A tame read on core consumer inflation has helped Bonds hold their ground in the face of strong stocks so far this morning. The Core Personal Consumption Expenditure (PCE) Price Index was reported at a soft 0.1% for June, which was lower than expectations of 0.2% and leaves the year-over-year Core PCE at 1.9% and within the Fed's target zone of 1 - 2%.
Stocks are trading higher this morning, thanks in part to General Motors (GM) and Dupont which reported better than expected earnings.

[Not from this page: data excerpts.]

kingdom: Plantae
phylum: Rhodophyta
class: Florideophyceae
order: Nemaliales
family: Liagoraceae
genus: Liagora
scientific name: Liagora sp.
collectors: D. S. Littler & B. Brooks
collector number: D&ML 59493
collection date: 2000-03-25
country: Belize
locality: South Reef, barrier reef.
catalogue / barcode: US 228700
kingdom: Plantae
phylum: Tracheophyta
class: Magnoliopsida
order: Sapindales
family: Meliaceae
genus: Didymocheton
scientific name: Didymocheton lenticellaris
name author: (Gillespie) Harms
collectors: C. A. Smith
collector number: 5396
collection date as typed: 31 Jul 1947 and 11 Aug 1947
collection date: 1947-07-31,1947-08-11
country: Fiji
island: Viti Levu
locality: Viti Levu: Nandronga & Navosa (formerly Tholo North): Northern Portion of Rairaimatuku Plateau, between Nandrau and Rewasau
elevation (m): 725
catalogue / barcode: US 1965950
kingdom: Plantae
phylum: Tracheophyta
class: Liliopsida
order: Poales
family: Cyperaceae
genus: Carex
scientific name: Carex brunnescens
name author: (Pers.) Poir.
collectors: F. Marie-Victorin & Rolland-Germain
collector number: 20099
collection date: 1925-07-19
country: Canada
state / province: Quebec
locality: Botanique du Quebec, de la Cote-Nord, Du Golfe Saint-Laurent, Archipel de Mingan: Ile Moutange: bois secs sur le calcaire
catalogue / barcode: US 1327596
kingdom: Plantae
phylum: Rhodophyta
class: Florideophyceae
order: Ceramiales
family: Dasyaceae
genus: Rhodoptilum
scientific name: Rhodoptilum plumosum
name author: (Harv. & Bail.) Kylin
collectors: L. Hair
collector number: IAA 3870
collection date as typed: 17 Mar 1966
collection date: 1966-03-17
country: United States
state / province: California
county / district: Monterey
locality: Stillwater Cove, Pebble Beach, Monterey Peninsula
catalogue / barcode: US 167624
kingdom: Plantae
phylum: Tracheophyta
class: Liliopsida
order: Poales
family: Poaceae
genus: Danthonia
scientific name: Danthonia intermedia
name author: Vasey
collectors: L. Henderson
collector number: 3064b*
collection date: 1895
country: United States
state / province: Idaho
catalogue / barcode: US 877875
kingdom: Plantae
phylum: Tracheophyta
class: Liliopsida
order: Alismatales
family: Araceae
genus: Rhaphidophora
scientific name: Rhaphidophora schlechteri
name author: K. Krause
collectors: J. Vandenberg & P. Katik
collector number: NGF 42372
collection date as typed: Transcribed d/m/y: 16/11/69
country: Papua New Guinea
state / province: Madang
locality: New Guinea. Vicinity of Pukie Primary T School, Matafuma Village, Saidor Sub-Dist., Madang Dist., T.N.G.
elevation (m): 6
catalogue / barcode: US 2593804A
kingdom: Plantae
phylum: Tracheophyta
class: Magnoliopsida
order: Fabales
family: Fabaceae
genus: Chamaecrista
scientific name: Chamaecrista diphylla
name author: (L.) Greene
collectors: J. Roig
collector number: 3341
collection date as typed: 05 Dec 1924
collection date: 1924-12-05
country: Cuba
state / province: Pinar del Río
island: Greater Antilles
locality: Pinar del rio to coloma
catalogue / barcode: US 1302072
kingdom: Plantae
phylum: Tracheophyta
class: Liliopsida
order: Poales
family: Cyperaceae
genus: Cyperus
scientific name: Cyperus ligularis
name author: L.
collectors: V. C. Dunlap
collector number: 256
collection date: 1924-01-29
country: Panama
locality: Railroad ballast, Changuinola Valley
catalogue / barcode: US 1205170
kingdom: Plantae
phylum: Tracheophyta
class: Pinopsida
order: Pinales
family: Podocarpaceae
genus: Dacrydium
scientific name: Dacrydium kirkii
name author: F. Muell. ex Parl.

Here's a very interesting news story. The Bureau of Economic Analysis (BEA) announced higher revisions to prior year's personal savings rates and this was based on more complete data. Wow. In 2004, the personal savings rate was revised to 2.1% from 2%. In 2005, was raised to 0.5% from a negative 0.4% and last year was moved to 0.4% from a negative 1%. So yes, essentially for the past couple of years the BEA has reported many months with a negative savings rate when they were actually positive. Today's report showed the current savings rate at 0.6%. The positive savings rate is good news, but doesn't replace the need for we as mortgage planners to structure debt in such a way that it helps people effectively prepare for retirement and college costs.
There were quite a few economic reports released this morning, but there was little impact on Bond prices. Personal Income, Personal Spending, and the Employment Cost Index (ECI) were essentially reported in line with expectations. Chicago Purchasing Managers Index (PMI) for July was reported at 53.4, which was lower than expectations of 58.5. The Consumer Confidence Index for July was reported at 112.6, which was far hotter than expectations of 105.0 and the highest reading post 9/11. Construction Spending was reported at -0.3%, which was below expectations of 0.2%.
Mortgage Bonds are trading in a tight 23bp range between a ceiling of resistance at the 50-day Moving Average, presently at $98.96 and a floor of support at the 25 and 40-day MAs at the $98.73 level. We advise cautiously floating as the Bond trades within this range.